- **REQUIRED TASK 1**: In the flash attention documentation, what is the default value of softmax_scale?
- **REQUIRED TASK 2**: Using the flash attention documentation, explain why the function is described as a convenience function.
- **REQUIRED TASK 3**: Rewrite the flash attention documentation between "Attention output with" and "value, dropout_prob=0.1, softmax_scale=0.125)", inclusive, with "same shape" replaced by "identical shape".
--- START OF READING TEXT ---
Execute flash attention with automatic optimization.

Convenience function that uses a default executor and flash attention module.

Parameters
  • query – Query tensor [batch, seq_len, num_heads, head_dim]

  • key – Key tensor [batch, seq_len_k, num_heads, head_dim]

  • value – Value tensor [batch, seq_len_k, num_heads, head_dim]

  • mask_info – Optional MaskInfo containing attention mask and/or segment IDs

  • bias – Optional attention bias tensor

  • softmax_scale – Scaling factor for attention scores (default: 1/sqrt(head_dim))

  • dropout_prob – Dropout probability for attention weights

  • causal – Whether to apply causal masking

  • dropout_seed – Random seed for dropout

  • cum_seqlens_q – Cumulative sequence lengths for variable-length queries

  • cum_seqlens_k – Cumulative sequence lengths for variable-length keys

  • sliding_window – Window size for local attention (int or (left, right) tuple)

  • logits_soft_cap – Optional soft cap value for logits

  • platform – Specific platform to use (“triton”, “pallas”, “cuda”, or “xla”)

  • cfg – Optional configuration override

  • mesh – JAX device mesh for shard_map execution (optional)

  • in_specs – Input partition specs for shard_map (optional)

  • out_specs – Output partition spec for shard_map (optional)

Returns

Attention output with same shape as query

Example

>>>
>>> out = flash_attention(query, key, value, causal=True)
>>>
>>>
>>> out = flash_attention(query, key, value, dropout_prob=0.1, softmax_scale=0.125)
>>>
>>>
>>> out = flash_attention(query, key, value, cum_seqlens_q=cu_q, cum_seqlens_k=cu_k)
>>>
>>>
>>> out = flash_attention(query, key, value, platform="triton")
--- END OF READING TEXT ---
--- START OF DATA PROVIDED ---
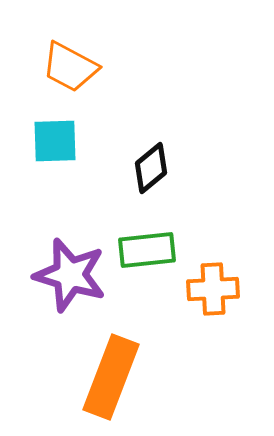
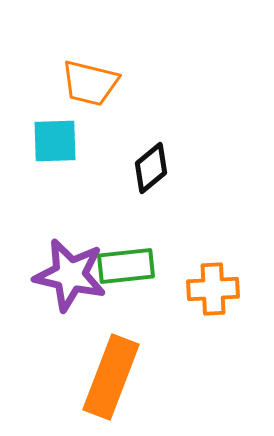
orange trapezoid: moved 20 px right, 16 px down; rotated 14 degrees counterclockwise
green rectangle: moved 21 px left, 16 px down
purple star: rotated 4 degrees counterclockwise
--- END OF DATA PROVIDED ---
- **EXERCISE SOLUTION 1**: The default is 1/sqrt(head_dim).

- **EXERCISE SOLUTION 2**: It is called a convenience function because it uses a default executor and flash attention module.

- **EXERCISE SOLUTION 3**:
Attention output with identical shape as query

Example

>>>
>>> out = flash_attention(query, key, value, causal=True)
>>>
>>>
>>> out = flash_attention(query, key, value, dropout_prob=0.1, softmax_scale=0.125)